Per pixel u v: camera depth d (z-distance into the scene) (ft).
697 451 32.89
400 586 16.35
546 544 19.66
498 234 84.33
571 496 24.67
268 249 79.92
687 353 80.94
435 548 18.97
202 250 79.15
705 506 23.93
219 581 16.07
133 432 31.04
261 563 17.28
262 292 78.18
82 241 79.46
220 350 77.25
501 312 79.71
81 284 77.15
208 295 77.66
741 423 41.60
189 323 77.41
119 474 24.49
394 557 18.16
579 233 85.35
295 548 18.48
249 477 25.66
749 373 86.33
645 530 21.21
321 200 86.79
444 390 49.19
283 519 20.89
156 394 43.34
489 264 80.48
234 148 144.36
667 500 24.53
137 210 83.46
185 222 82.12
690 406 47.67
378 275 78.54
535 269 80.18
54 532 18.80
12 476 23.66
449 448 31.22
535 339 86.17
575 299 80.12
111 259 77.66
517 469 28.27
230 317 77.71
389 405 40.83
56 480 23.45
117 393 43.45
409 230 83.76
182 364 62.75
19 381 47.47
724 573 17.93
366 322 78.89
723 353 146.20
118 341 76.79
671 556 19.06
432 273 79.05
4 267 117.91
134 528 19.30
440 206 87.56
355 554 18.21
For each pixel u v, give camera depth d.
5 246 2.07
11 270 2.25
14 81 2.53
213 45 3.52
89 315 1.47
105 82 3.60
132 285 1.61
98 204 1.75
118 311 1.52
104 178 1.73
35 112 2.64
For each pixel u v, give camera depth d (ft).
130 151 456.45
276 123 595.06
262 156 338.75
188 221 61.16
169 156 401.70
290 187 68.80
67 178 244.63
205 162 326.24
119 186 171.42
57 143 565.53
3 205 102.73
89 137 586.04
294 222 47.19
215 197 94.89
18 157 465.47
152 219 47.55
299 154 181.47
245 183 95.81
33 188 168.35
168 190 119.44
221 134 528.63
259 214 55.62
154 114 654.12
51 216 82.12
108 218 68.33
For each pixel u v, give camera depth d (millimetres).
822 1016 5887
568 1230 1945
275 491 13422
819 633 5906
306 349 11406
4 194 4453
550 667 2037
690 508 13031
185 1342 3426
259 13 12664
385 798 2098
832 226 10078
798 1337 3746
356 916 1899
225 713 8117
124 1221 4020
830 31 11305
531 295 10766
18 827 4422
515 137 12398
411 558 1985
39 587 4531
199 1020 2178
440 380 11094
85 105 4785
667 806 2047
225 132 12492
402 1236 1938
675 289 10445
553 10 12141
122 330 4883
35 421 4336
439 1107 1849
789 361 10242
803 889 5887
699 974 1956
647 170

○ ○ ○ ○ ○

Problem to work on:
Every piece of the data is to be set down again exactly.

Answer for the task:
Per pixel u v: camera depth d (z-distance into the scene) (ft).
697 451 32.89
400 586 16.35
546 544 19.66
498 234 84.33
571 496 24.67
268 249 79.92
687 353 80.94
435 548 18.97
202 250 79.15
705 506 23.93
219 581 16.07
133 432 31.04
261 563 17.28
262 292 78.18
82 241 79.46
220 350 77.25
501 312 79.71
81 284 77.15
208 295 77.66
741 423 41.60
189 323 77.41
119 474 24.49
394 557 18.16
579 233 85.35
295 548 18.48
249 477 25.66
749 373 86.33
645 530 21.21
321 200 86.79
444 390 49.19
283 519 20.89
156 394 43.34
489 264 80.48
234 148 144.36
667 500 24.53
137 210 83.46
185 222 82.12
690 406 47.67
378 275 78.54
535 269 80.18
54 532 18.80
12 476 23.66
449 448 31.22
535 339 86.17
575 299 80.12
111 259 77.66
517 469 28.27
230 317 77.71
389 405 40.83
56 480 23.45
117 393 43.45
409 230 83.76
182 364 62.75
19 381 47.47
724 573 17.93
366 322 78.89
723 353 146.20
118 341 76.79
671 556 19.06
432 273 79.05
4 267 117.91
134 528 19.30
440 206 87.56
355 554 18.21
For each pixel u v, give camera depth d.
5 246 2.07
11 270 2.25
14 81 2.53
213 45 3.52
89 315 1.47
105 82 3.60
132 285 1.61
98 204 1.75
118 311 1.52
104 178 1.73
35 112 2.64
For each pixel u v, give camera depth d (ft).
130 151 456.45
276 123 595.06
262 156 338.75
188 221 61.16
169 156 401.70
290 187 68.80
67 178 244.63
205 162 326.24
119 186 171.42
57 143 565.53
3 205 102.73
89 137 586.04
294 222 47.19
215 197 94.89
18 157 465.47
152 219 47.55
299 154 181.47
245 183 95.81
33 188 168.35
168 190 119.44
221 134 528.63
259 214 55.62
154 114 654.12
51 216 82.12
108 218 68.33
For each pixel u v, give camera depth d (millimetres).
822 1016 5887
568 1230 1945
275 491 13422
819 633 5906
306 349 11406
4 194 4453
550 667 2037
690 508 13031
185 1342 3426
259 13 12664
385 798 2098
832 226 10078
798 1337 3746
356 916 1899
225 713 8117
124 1221 4020
830 31 11305
531 295 10766
18 827 4422
515 137 12398
411 558 1985
39 587 4531
199 1020 2178
440 380 11094
85 105 4785
667 806 2047
225 132 12492
402 1236 1938
675 289 10445
553 10 12141
122 330 4883
35 421 4336
439 1107 1849
789 361 10242
803 889 5887
699 974 1956
647 170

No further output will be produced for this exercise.